_TASK_
Reproduce the lines verbatim, beginning with the very first line and continuing through the line that contains "SESIONES ESTRATÉGICAS".

Transcribed page text
════════════════

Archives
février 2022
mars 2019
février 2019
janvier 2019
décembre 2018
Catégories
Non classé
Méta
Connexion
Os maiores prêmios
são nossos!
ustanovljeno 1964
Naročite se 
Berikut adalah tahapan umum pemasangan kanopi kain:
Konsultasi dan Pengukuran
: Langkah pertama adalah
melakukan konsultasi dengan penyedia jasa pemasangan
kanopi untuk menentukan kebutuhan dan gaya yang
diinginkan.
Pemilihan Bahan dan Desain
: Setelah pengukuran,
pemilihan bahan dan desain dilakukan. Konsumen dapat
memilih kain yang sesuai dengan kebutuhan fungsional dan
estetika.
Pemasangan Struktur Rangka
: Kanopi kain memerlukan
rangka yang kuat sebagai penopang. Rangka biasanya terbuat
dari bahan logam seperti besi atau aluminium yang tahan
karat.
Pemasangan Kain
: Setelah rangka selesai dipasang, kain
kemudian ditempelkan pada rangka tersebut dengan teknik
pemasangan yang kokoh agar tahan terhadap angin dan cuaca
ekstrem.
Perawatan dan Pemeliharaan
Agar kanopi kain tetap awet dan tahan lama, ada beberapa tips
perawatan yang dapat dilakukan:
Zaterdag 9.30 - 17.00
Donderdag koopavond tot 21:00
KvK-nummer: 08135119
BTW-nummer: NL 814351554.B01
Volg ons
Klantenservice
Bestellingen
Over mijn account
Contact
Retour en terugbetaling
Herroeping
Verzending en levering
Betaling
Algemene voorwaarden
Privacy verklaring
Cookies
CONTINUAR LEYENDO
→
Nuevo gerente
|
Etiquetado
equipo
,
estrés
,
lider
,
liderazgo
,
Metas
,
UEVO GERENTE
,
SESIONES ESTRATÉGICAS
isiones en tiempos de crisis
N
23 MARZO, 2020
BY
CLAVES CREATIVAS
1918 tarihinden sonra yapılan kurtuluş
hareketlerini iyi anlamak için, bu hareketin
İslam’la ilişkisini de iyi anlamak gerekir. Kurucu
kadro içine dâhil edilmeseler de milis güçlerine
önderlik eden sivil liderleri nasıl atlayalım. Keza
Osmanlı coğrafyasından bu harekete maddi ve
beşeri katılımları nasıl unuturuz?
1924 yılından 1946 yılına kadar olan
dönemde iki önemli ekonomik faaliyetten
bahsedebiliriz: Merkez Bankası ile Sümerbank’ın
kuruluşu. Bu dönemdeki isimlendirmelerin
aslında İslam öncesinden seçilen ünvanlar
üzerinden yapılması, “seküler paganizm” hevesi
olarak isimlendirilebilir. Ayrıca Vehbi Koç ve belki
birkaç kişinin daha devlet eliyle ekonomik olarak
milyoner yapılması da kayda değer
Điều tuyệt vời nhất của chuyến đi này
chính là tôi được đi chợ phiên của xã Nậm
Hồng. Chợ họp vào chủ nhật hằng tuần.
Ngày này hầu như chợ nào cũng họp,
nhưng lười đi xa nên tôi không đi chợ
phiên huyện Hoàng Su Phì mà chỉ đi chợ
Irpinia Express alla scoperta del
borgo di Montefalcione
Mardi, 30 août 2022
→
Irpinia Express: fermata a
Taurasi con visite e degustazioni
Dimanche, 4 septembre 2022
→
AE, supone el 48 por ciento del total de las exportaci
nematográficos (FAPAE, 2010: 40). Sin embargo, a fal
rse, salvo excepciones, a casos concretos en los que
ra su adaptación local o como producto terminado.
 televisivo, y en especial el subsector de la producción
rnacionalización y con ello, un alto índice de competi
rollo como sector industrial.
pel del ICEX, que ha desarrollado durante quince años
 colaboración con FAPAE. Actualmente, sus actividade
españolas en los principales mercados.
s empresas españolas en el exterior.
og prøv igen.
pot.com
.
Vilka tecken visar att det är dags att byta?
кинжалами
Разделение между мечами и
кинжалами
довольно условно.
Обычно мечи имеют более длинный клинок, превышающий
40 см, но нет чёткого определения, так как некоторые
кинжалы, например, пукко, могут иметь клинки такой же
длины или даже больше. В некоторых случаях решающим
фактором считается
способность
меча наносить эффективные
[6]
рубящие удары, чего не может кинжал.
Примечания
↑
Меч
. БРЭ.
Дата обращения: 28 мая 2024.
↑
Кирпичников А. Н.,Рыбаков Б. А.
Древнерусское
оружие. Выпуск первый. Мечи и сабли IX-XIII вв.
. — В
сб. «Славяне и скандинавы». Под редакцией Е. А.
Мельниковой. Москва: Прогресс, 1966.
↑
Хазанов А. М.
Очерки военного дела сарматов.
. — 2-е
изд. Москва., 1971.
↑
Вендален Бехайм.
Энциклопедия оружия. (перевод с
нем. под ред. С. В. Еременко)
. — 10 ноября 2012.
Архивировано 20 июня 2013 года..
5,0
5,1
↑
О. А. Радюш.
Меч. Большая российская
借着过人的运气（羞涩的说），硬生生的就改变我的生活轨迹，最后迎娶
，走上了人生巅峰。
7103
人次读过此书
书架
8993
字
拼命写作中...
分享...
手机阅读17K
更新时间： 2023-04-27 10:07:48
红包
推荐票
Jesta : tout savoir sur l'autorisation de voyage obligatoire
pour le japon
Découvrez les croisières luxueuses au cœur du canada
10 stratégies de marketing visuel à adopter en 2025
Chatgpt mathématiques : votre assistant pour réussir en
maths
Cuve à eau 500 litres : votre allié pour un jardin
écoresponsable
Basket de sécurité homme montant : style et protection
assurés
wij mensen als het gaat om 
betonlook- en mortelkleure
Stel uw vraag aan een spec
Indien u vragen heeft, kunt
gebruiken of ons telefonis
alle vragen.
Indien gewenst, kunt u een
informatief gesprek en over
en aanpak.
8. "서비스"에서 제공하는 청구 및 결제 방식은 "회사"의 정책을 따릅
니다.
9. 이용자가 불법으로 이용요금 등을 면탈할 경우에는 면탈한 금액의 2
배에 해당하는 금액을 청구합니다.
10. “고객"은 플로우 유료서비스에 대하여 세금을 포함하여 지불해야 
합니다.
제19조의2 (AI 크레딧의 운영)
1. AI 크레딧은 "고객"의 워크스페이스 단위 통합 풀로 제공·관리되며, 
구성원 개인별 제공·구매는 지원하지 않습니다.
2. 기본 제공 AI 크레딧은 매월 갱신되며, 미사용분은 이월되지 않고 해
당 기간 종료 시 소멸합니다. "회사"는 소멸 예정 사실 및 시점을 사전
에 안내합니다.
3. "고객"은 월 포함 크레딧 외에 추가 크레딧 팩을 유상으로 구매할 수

════════════════

_ANSWER TO THIS TASK_
Archives
février 2022
mars 2019
février 2019
janvier 2019
décembre 2018
Catégories
Non classé
Méta
Connexion
Os maiores prêmios
são nossos!
ustanovljeno 1964
Naročite se 
Berikut adalah tahapan umum pemasangan kanopi kain:
Konsultasi dan Pengukuran
: Langkah pertama adalah
melakukan konsultasi dengan penyedia jasa pemasangan
kanopi untuk menentukan kebutuhan dan gaya yang
diinginkan.
Pemilihan Bahan dan Desain
: Setelah pengukuran,
pemilihan bahan dan desain dilakukan. Konsumen dapat
memilih kain yang sesuai dengan kebutuhan fungsional dan
estetika.
Pemasangan Struktur Rangka
: Kanopi kain memerlukan
rangka yang kuat sebagai penopang. Rangka biasanya terbuat
dari bahan logam seperti besi atau aluminium yang tahan
karat.
Pemasangan Kain
: Setelah rangka selesai dipasang, kain
kemudian ditempelkan pada rangka tersebut dengan teknik
pemasangan yang kokoh agar tahan terhadap angin dan cuaca
ekstrem.
Perawatan dan Pemeliharaan
Agar kanopi kain tetap awet dan tahan lama, ada beberapa tips
perawatan yang dapat dilakukan:
Zaterdag 9.30 - 17.00
Donderdag koopavond tot 21:00
KvK-nummer: 08135119
BTW-nummer: NL 814351554.B01
Volg ons
Klantenservice
Bestellingen
Over mijn account
Contact
Retour en terugbetaling
Herroeping
Verzending en levering
Betaling
Algemene voorwaarden
Privacy verklaring
Cookies
CONTINUAR LEYENDO
→
Nuevo gerente
|
Etiquetado
equipo
,
estrés
,
lider
,
liderazgo
,
Metas
,
UEVO GERENTE
,
SESIONES ESTRATÉGICAS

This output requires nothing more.